_Task to carry out_
Take from the material every line that contains the word "sermon".
Material for this task Block Start
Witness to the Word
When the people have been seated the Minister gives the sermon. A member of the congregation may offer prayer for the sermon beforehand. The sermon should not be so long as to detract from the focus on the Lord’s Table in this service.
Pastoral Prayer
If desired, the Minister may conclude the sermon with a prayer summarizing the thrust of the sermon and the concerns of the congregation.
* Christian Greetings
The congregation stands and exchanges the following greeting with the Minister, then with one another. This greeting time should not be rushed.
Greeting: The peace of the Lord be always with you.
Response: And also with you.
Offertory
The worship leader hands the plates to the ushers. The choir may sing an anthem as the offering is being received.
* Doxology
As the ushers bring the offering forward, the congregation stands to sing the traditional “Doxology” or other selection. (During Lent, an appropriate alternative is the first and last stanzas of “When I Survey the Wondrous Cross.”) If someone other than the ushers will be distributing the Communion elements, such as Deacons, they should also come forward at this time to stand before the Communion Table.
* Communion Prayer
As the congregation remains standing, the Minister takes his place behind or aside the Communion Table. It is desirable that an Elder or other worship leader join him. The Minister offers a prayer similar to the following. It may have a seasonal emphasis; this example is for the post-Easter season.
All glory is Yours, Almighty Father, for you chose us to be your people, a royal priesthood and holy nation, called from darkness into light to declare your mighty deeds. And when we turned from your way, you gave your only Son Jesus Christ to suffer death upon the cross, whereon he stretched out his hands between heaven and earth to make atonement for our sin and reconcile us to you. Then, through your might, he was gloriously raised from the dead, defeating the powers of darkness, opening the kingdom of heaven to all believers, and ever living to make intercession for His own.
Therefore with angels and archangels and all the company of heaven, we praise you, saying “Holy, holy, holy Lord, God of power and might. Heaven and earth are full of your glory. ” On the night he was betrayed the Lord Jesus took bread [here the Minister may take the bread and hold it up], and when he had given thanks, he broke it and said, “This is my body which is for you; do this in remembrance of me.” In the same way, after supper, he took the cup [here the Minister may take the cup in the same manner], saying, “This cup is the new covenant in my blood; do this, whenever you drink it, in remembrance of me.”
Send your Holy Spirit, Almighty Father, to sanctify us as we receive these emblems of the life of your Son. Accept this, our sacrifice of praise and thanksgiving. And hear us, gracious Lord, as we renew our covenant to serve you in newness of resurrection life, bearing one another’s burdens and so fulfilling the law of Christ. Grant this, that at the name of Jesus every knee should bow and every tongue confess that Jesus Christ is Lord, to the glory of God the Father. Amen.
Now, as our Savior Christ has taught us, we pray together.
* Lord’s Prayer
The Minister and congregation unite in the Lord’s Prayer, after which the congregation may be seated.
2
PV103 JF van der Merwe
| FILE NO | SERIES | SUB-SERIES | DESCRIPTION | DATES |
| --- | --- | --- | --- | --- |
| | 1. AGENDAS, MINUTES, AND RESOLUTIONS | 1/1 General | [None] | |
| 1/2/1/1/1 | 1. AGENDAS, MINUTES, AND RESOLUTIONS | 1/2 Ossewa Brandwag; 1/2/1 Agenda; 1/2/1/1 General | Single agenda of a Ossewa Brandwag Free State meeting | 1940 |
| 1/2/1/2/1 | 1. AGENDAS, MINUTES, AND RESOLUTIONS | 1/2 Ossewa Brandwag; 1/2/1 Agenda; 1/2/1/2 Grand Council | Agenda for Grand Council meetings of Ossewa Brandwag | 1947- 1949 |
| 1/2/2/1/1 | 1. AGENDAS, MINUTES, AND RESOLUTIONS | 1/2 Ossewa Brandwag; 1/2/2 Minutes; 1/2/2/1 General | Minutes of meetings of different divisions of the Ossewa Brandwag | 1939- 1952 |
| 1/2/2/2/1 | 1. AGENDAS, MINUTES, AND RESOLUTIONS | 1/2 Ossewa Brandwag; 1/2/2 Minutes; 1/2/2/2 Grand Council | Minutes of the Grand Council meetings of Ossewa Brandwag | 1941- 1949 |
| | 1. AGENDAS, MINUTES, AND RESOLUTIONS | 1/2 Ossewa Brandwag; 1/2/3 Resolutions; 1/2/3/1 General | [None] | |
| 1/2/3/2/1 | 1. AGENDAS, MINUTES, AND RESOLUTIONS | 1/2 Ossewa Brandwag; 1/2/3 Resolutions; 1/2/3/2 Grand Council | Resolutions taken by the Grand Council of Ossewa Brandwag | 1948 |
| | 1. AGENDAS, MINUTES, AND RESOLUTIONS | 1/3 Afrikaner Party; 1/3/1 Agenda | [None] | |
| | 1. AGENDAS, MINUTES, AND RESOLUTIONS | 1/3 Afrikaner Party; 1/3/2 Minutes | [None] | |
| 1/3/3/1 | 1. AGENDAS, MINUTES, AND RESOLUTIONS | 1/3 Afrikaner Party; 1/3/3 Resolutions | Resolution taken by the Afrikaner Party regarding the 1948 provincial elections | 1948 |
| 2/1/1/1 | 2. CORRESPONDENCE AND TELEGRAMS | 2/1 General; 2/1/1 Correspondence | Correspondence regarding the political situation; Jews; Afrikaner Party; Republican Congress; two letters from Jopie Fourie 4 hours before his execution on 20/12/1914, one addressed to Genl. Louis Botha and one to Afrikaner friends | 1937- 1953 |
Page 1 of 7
Material for this task Block End
_Answer space_
When the people have been seated the Minister gives the sermon. A member of the congregation may offer prayer for the sermon beforehand. The sermon should not be so long as to detract from the focus on the Lord’s Table in this service.
If desired, the Minister may conclude the sermon with a prayer summarizing the thrust of the sermon and the concerns of the congregation.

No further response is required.